**Text shown:**
^^^^^^^^^^^^^^^^

[llvm] [ARM] Be more precise about conditions for indirect tail-calls (PR #102451)

Thu Aug 8 05:09:57 PDT 2024

https://github.com/ostannard updated https://github.com/llvm/llvm-project/pull/102451

>From aa36ec311006ffdffaf5c13b0350092859edc412 Mon Sep 17 00:00:00 2001
From: Oliver Stannard <oliver.stannard at arm.com>
Date: Thu, 8 Aug 2024 11:08:53 +0100
Subject: [PATCH 1/3] Pre-commit test

---
 .../indirect-tail-call-free-registers.ll      | 113 ++++++++++++++++++
 1 file changed, 113 insertions(+)

^^^^^^^^^^^^^^^^

**Information:**
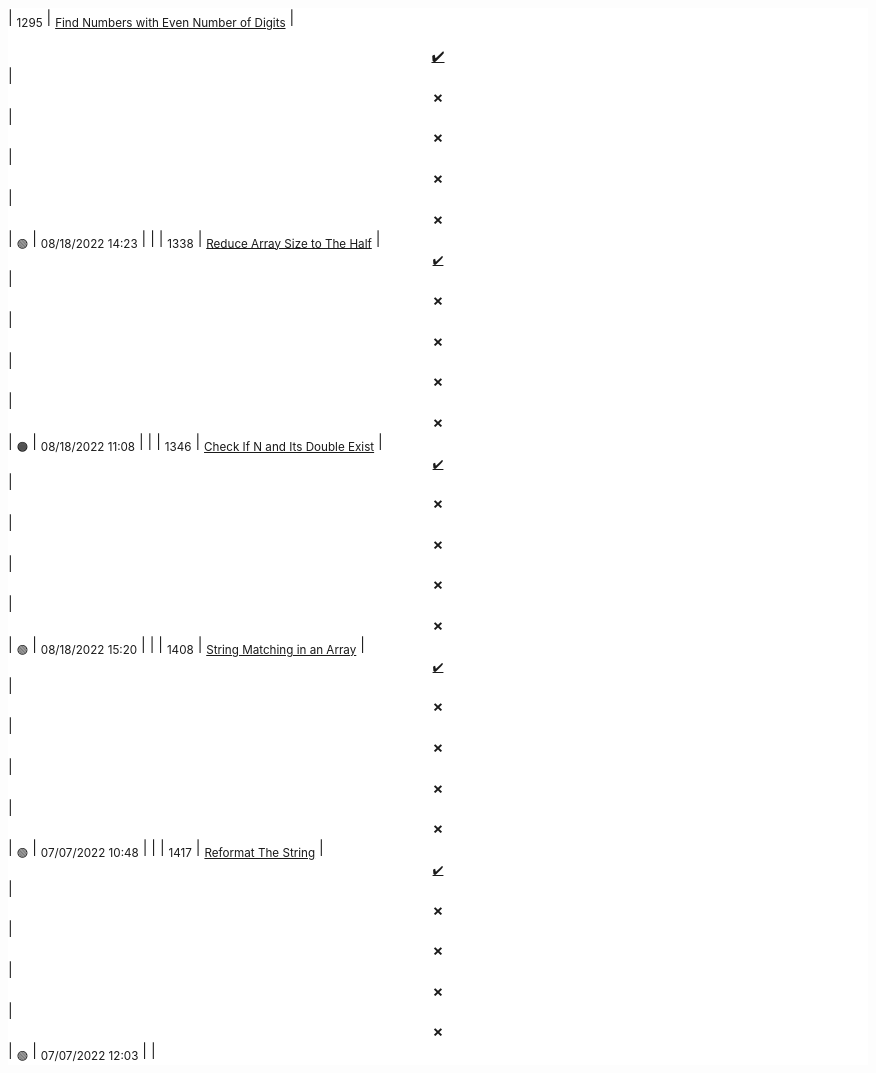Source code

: | <sub>1295</sub> | <sub>[Find Numbers with Even Number of Digits](https://leetcode.com/problems/find-numbers-with-even-number-of-digits/)</sub>                                     | <sub><div align='center'>[✔️](./Problems/1295%20Find%20Numbers%20with%20Even%20Number%20of%20Digits/Solution.js)</div></sub>                                  | <sub><div align='center'>❌</div></sub>                                                                                                                | <sub><div align='center'>❌</div></sub>                                                                                                                       | <sub><div align='center'>❌</div></sub>                                                                                                                       | <sub><div align='center'>❌</div></sub>                                                                                                                       |    <sub>🟢</sub>    | <sub>08/18/2022 14:23</sub> |                             |
| <sub>1338</sub> | <sub>[Reduce Array Size to The Half](https://leetcode.com/problems/reduce-array-size-to-the-half/)</sub>                                                         | <sub><div align='center'>[✔️](./Problems/1338%20Reduce%20Array%20Size%20to%20The%20Half/Solution.js)</div></sub>                                              | <sub><div align='center'>❌</div></sub>                                                                                                                | <sub><div align='center'>❌</div></sub>                                                                                                                       | <sub><div align='center'>❌</div></sub>                                                                                                                       | <sub><div align='center'>❌</div></sub>                                                                                                                       |    <sub>🟠</sub>    | <sub>08/18/2022 11:08</sub> |                             |
| <sub>1346</sub> | <sub>[Check If N and Its Double Exist](https://leetcode.com/problems/check-if-n-and-its-double-exist/)</sub>                                                     | <sub><div align='center'>[✔️](./Problems/1346%20Check%20If%20N%20and%20Its%20Double%20Exist/Solution.js)</div></sub>                                          | <sub><div align='center'>❌</div></sub>                                                                                                                | <sub><div align='center'>❌</div></sub>                                                                                                                       | <sub><div align='center'>❌</div></sub>                                                                                                                       | <sub><div align='center'>❌</div></sub>                                                                                                                       |    <sub>🟢</sub>    | <sub>08/18/2022 15:20</sub> |                             |
| <sub>1408</sub> | <sub>[String Matching in an Array](https://leetcode.com/problems/string-matching-in-an-array/)</sub>                                                             | <sub><div align='center'>[✔️](./Problems/1408%20String%20Matching%20in%20an%20Array/Solution.js)</div></sub>                                                  | <sub><div align='center'>❌</div></sub>                                                                                                                | <sub><div align='center'>❌</div></sub>                                                                                                                       | <sub><div align='center'>❌</div></sub>                                                                                                                       | <sub><div align='center'>❌</div></sub>                                                                                                                       |    <sub>🟢</sub>    | <sub>07/07/2022 10:48</sub> |                             |
| <sub>1417</sub> | <sub>[Reformat The String](https://leetcode.com/problems/reformat-the-string/)</sub>                                                                             | <sub><div align='center'>[✔️](./Problems/1417%20Reformat%20The%20String/Solution.js)</div></sub>                                                              | <sub><div align='center'>❌</div></sub>                                                                                                                | <sub><div align='center'>❌</div></sub>                                                                                                                       | <sub><div align='center'>❌</div></sub>                                                                                                                       | <sub><div align='center'>❌</div></sub>                                                                                                                       |    <sub>🟢</sub>    | <sub>07/07/2022 12:03</sub> |                             |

^^^^^^^^^^^^^^^^

**What to work on:** Please list every line in the LLVM patch notice above that begins with a field label followed by a colon, giving each label with its value.

**Answer to the problem:**
- From: Oliver Stannard <oliver.stannard at arm.com>
- Date: Thu, 8 Aug 2024 11:08:53 +0100
- Subject: [PATCH 1/3] Pre-commit test